Given request a
Rewrite the stretch of the passage on industrial decarbonization support from "Creating specialised support" through "process-heat related emissions.", replacing "barriers" with "obstacles".

Passage given
Creating specialised support

Great strides have been made in supporting low-to-medium temperature users with process heat decarbonisation through the Energy Transition Accelerator (ETA) programme and GIDI fund. However, barriers, including technical constraints are delaying the transition for the hard to abate sectors, and need to be addressed with policy support. As such, supporting innovation for decarbonising hard-to-abate sectors and the need for bespoke solutions, requiring research and development, is key to accelerating the reduction of process-heat related emissions.

Government funding in research and development should be factored into the second emissions budget action plan to ensure necessary technologies are developed in time support the decarbonisation of hard-to-abate industry sectors. If this work is not started now, due to the time required to both develop the technology and then implement projects, these sectors will not have the ability to contribute emissions reductions in the next or subsequent emissions budgets which puts our long-term national decarbonisation pathway at risk.

Supplied records
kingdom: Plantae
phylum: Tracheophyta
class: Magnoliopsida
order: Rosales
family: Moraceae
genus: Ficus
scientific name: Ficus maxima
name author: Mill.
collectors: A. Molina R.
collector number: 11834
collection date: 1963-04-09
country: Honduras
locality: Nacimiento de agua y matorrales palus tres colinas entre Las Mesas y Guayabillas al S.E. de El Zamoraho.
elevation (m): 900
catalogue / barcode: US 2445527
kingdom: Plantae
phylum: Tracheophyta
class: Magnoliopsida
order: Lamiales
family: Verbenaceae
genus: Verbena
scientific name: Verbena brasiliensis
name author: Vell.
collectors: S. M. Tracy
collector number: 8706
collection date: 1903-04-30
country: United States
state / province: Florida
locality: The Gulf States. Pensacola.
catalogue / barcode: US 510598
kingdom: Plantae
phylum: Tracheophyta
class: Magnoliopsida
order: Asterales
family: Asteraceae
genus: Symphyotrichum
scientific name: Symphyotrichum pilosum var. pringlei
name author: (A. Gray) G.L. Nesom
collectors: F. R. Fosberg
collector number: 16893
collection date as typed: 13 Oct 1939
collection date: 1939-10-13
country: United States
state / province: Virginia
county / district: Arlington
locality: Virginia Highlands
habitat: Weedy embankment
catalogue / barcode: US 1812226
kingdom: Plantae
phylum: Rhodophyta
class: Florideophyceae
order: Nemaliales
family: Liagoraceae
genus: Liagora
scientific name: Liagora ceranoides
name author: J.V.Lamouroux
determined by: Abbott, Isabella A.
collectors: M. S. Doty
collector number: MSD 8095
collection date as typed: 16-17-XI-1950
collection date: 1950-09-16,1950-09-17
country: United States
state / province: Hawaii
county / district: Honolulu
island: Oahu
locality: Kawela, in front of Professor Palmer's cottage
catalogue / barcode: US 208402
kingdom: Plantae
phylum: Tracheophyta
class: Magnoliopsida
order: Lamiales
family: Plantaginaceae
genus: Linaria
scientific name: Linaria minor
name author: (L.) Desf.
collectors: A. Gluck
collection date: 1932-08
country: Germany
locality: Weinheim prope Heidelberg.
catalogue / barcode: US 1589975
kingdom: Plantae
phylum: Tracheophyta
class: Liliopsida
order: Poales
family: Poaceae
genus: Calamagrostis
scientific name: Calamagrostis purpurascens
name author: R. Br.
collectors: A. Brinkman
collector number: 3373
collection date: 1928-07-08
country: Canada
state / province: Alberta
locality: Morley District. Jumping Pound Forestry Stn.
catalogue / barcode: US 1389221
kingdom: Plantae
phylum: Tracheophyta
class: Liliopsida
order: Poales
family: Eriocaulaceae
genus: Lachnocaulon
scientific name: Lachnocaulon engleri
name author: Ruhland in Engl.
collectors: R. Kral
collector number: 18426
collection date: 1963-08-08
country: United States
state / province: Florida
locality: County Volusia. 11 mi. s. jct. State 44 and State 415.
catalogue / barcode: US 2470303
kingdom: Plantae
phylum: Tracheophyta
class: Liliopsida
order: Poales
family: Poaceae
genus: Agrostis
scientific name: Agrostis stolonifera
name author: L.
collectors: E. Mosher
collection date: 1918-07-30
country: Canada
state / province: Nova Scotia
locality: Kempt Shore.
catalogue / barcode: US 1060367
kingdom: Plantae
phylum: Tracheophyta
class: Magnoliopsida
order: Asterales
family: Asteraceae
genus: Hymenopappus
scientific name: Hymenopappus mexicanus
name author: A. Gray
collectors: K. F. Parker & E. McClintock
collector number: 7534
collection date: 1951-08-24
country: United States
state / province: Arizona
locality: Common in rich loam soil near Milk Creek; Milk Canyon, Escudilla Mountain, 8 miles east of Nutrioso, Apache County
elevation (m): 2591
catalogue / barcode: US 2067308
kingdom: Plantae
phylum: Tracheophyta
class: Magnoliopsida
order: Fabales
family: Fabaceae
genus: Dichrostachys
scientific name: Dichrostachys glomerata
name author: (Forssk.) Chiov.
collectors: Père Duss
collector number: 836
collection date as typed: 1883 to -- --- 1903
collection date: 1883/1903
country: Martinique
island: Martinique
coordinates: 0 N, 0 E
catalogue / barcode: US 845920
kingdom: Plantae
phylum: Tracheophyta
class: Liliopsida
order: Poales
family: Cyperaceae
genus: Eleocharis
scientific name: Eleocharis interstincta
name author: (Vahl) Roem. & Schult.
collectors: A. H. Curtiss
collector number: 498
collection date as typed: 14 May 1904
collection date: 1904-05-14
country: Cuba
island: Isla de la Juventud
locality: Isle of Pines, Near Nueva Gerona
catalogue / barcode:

Given request b
Turn the specimen listing, from the line that contains "scientific name: Ficus maxima" through the line that contains "collector number: 16893", into a two-column CSV with the columns field and value. Give one row per line, and put each entry in its own quoted field with any line breaks changed to spaces.

Complete output a
Creating specialised support

Great strides have been made in supporting low-to-medium temperature users with process heat decarbonisation through the Energy Transition Accelerator (ETA) programme and GIDI fund. However, obstacles, including technical constraints are delaying the transition for the hard to abate sectors, and need to be addressed with policy support. As such, supporting innovation for decarbonising hard-to-abate sectors and the need for bespoke solutions, requiring research and development, is key to accelerating the reduction of process-heat related emissions.

Complete output b
field,value
"scientific name:","Ficus maxima"
"name author:","Mill."
"collectors:","A. Molina R."
"collector number:","11834"
"collection date:","1963-04-09"
"country:","Honduras"
"locality:","Nacimiento de agua y matorrales palus tres colinas entre Las Mesas y Guayabillas al S.E. de El Zamoraho."
"elevation (m):","900"
"catalogue / barcode:","US 2445527"
"kingdom:","Plantae"
"phylum:","Tracheophyta"
"class:","Magnoliopsida"
"order:","Lamiales"
"family:","Verbenaceae"
"genus:","Verbena"
"scientific name:","Verbena brasiliensis"
"name author:","Vell."
"collectors:","S. M. Tracy"
"collector number:","8706"
"collection date:","1903-04-30"
"country:","United States"
"state / province:","Florida"
"locality:","The Gulf States. Pensacola."
"catalogue / barcode:","US 510598"
"kingdom:","Plantae"
"phylum:","Tracheophyta"
"class:","Magnoliopsida"
"order:","Asterales"
"family:","Asteraceae"
"genus:","Symphyotrichum"
"scientific name:","Symphyotrichum pilosum var. pringlei"
"name author:","(A. Gray) G.L. Nesom"
"collectors:","F. R. Fosberg"
"collector number:","16893"